L’opération de déguerpissement  des emprises à Conakry continue de plus belle. Le 9 février vers 21 heures, le bulldozer était dans la zone de Coronthie, commune de Kaloum. Selon des témoins, le bulldozer était accompagné d’une horde des forces de l’ordre prête à dégainer sur toute personne qui tenterait de résister. Si certains citoyens se réjouissent de cette opération de déguerpissement, de nombreux autres  désapprouvent l’opération  à cause de la pauvreté qui frappe le pays de plein fouet.

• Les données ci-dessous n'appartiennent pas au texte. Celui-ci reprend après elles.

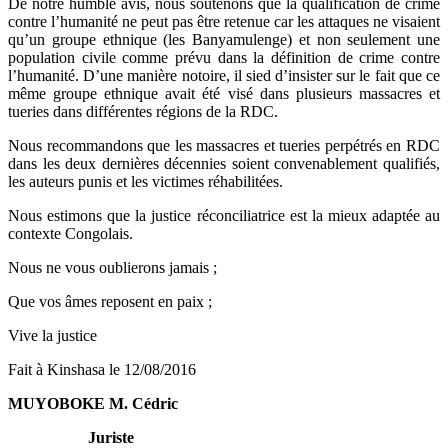
De notre humble avis, nous soutenons que la qualification de crime
contre l’humanité ne peut pas être retenue car les attaques ne visaient
qu’un groupe ethnique (les Banyamulenge) et non seulement une
population civile comme prévu dans la définition de crime contre
l’humanité. D’une manière notoire, il sied d’insister sur le fait que ce
même groupe ethnique avait été visé dans plusieurs massacres et
tueries dans différentes régions de la RDC.
Nous recommandons que les massacres et tueries perpétrés en RDC
dans les deux dernières décennies soient convenablement qualifiés,
les auteurs punis et les victimes réhabilitées.
Nous estimons que la justice réconciliatrice est la mieux adaptée au
contexte Congolais.
Nous ne vous oublierons jamais ;
Que vos âmes reposent en paix ;
Vive la justice
Fait à Kinshasa le 12/08/2016
MUYOBOKE M. Cédric
Juriste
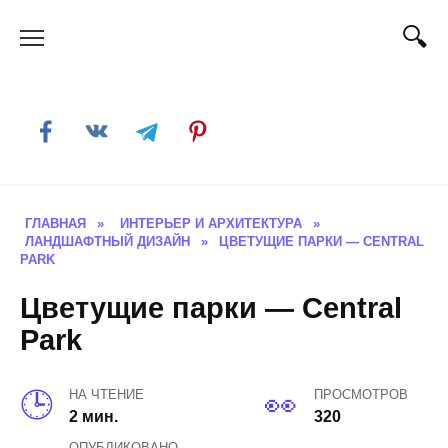
Skip
to
content
ГЛАВНАЯ
»
ИНТЕРЬЕР И АРХИТЕКТУРА
»
ЛАНДШАФТНЫЙ ДИЗАЙН
»
ЦВЕТУЩИЕ ПАРКИ — CENTRAL
PARK
Цветущие парки — Central
Park
НА ЧТЕНИЕ
ПРОСМОТРОВ
2 мин.
320
ОПУБЛИКОВАНО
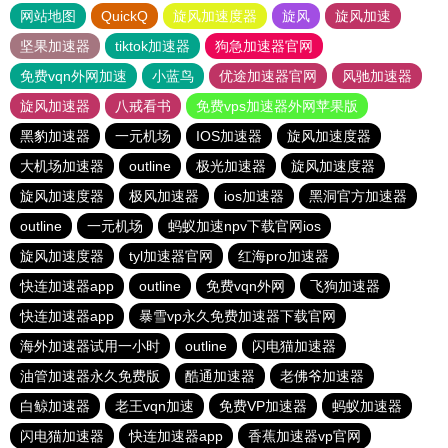
网站地图
QuickQ
旋风加速度器
旋风
旋风加速
坚果加速器
tiktok加速器
狗急加速器官网
免费vqn外网加速
小蓝鸟
优途加速器官网
风驰加速器
旋风加速器
八戒看书
免费vps加速器外网苹果版
黑豹加速器
一元机场
IOS加速器
旋风加速度器
大机场加速器
outline
极光加速器
旋风加速度器
旋风加速度器
极风加速器
ios加速器
黑洞官方加速器
outline
一元机场
蚂蚁加速npv下载官网ios
旋风加速度器
tyl加速器官网
红海pro加速器
快连加速器app
outline
免费vqn外网
飞狗加速器
快连加速器app
暴雪vp永久免费加速器下载官网
海外加速器试用一小时
outline
闪电猫加速器
油管加速器永久免费版
酷通加速器
老佛爷加速器
白鲸加速器
老王vqn加速
免费VP加速器
蚂蚁加速器
闪电猫加速器
快连加速器app
香蕉加速器vp官网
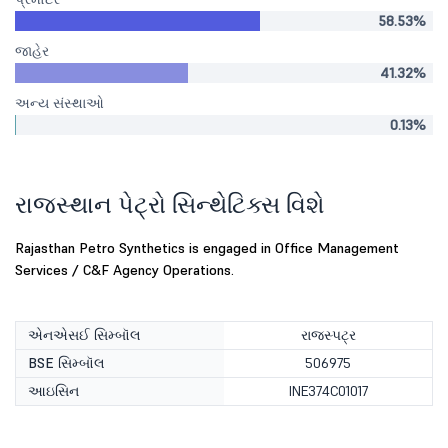
58.53%
જાહેર
41.32%
અન્ય સંસ્થાઓ
0.13%
રાજસ્થાન પેટ્રો સિન્થેટિક્સ વિશે
Rajasthan Petro Synthetics is engaged in Office Management
Services / C&F Agency Operations.
એનએસઈ સિમ્બૉલ
રાજસ્પટ્ર
BSE સિમ્બૉલ
506975
આઇસિન
INE374C01017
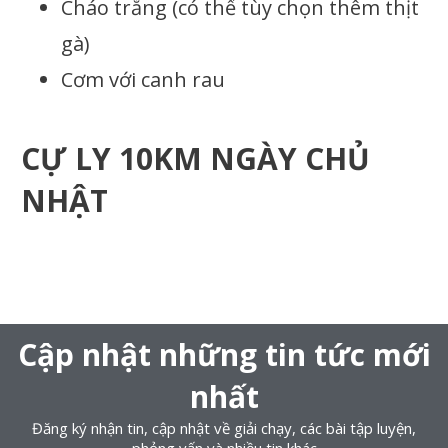
Cháo trắng (có thể tùy chọn thêm thịt
gà)
Cơm với canh rau
CỰ LY 10KM NGÀY CHỦ
NHẬT
Cập nhật những tin tức mới
nhất
Đăng ký nhận tin, cập nhật về giải chạy, các bài tập luyện,
phỏng vấn và nhiều tin khác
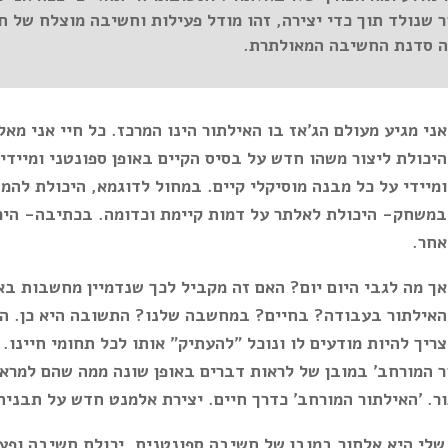
 שנולד תוך כדי יצירה, זהו מודל פעילות וחשיבה מוצלח של ח
לה סדנת החשיבה המאולתרת.
אני מגיע מעולם הג'אז בו האילתור הינו המרכז. כל חיי אני מא
היכולת ליצור משהו חדש על בסיס הקיים באופן ספונטני ומיידי
ומיידי על כל מבנה מוסיקלי קיים. במחול לדוגמא, היכולת להמצ
במשחק- היכולת לאלתר על דמות קיימת וכדומה. בכתיבה- היכו
אחר.
אך מה לגבי היום יום? האם זה מקביל לכך שנדמיין מחשבות בא
האילתור בעבודה? בחיים? במחשבה שלנו? התשובה היא כן. ה
צריך להיות מודעים לו ונוכל "להעתיק" אותו לכל תחומי חיינו.
ר המורחב' במובן של לראות דברים באופן שונה ממה שהם למראי
ר. 'האילתור המורחב' כדרך חיים.
יצירת אלמנט חדש על תבנית
לי היא אלתור במובן של חשיבה ספונטנית, יכולת חשיבה ופעו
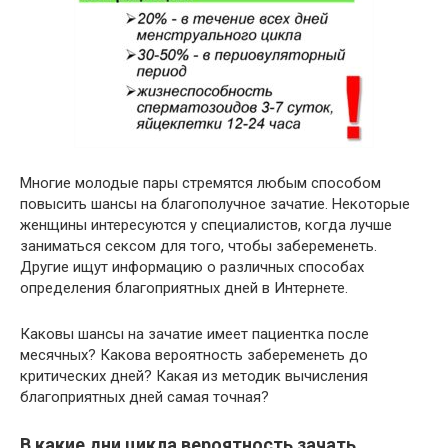
Многие молодые пары стремятся любым способом
повысить шансы на благополучное зачатие. Некоторые
женщины интересуются у специалистов, когда лучше
заниматься сексом для того, чтобы забеременеть.
Другие ищут информацию о различных способах
определения благоприятных дней в Интернете.
Каковы шансы на зачатие имеет пациентка после
месячных? Какова вероятность забеременеть до
критических дней? Какая из методик вычисления
благоприятных дней самая точная?
В какие дни цикла вероятность зачать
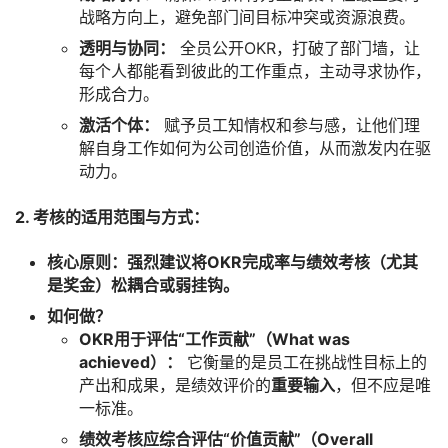
战略方向上，避免部门间目标冲突或资源浪费。
透明与协同：
全员公开OKR，打破了部门墙，让
每个人都能看到彼此的工作重点，主动寻求协作，
形成合力。
激活个体：
赋予员工知情权和参与感，让他们理
解自身工作如何为公司创造价值，从而激发内在驱
动力。
2. 考核的适用范围与方式：
核心原则：强烈建议将OKR完成率与绩效考核（尤其
是奖金）松耦合或弱挂钩。
如何做？
OKR用于评估“工作贡献”（What was
achieved）：
它衡量的是员工在挑战性目标上的
产出和成果，是绩效评价的
重要输入
，但不应是唯
一标准。
绩效考核应综合评估“价值贡献”（Overall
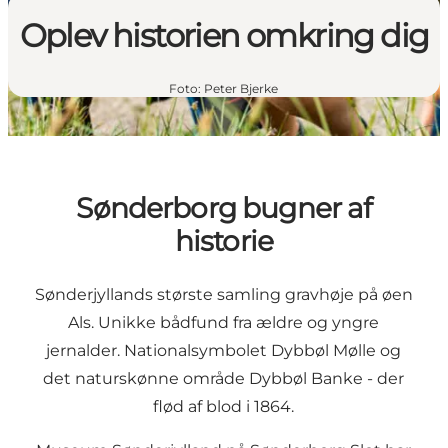
Oplev historien omkring dig
Foto
:
Peter Bjerke
Sønderborg bugner af
historie
Sønderjyllands største samling gravhøje på øen
Als. Unikke bådfund fra ældre og yngre
jernalder. Nationalsymbolet Dybbøl Mølle og
det naturskønne område Dybbøl Banke - der
flød af blod i 1864.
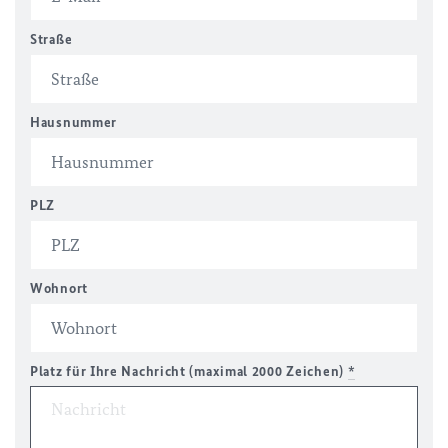
Straße
Hausnummer
PLZ
Wohnort
Platz für Ihre Nachricht (maximal 2000 Zeichen)
*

Maimouna Sylla, habitante du quartier Coronthie, assise devant les débris de sa terrasse,   raconte  ses souffrances. C’est là qu’elle étalait sa marchandise. Hélas, tout est cassé.  « Nous avons trop souffert, il n’y a pas de travail en Guinée, c’est nous les  femmes qui nous débrouillons pour  subvenir aux besoins de la famille.  Nos maris sont à la retraite, nous n’avons rien. Aujourd’hui, ils ont cassé nos places, une partie de la maison de mon mari a été touchée. Nous souffrons. Nous demandons au Président Alpha Condé de  nous aider, nous les femmes. C’est nous qui payons la scolarité de nos enfants. Nous n’avons pas mis  Alpha Condé  au pouvoir pour faire du mal aux Guinéens. Eux qui sont au pouvoir, leurs enfants sont en Europe. Nous, les pauvres, souffrons sous le soleil. Même les parasols que nous utilisons, ils nous demandent de les enlever, parfois même les policiers viennent les enlever de force. Au moins, laissez-nous avec nos parasols pour que nous puissions nous débrouiller. Les forces de l’ordre ont fait une descente musclée hier nuit pour casser tout, y compris nos biens. Nous n’osons pas parler au risque d’être violentés. Impuissants, nous les avons regarder faire ».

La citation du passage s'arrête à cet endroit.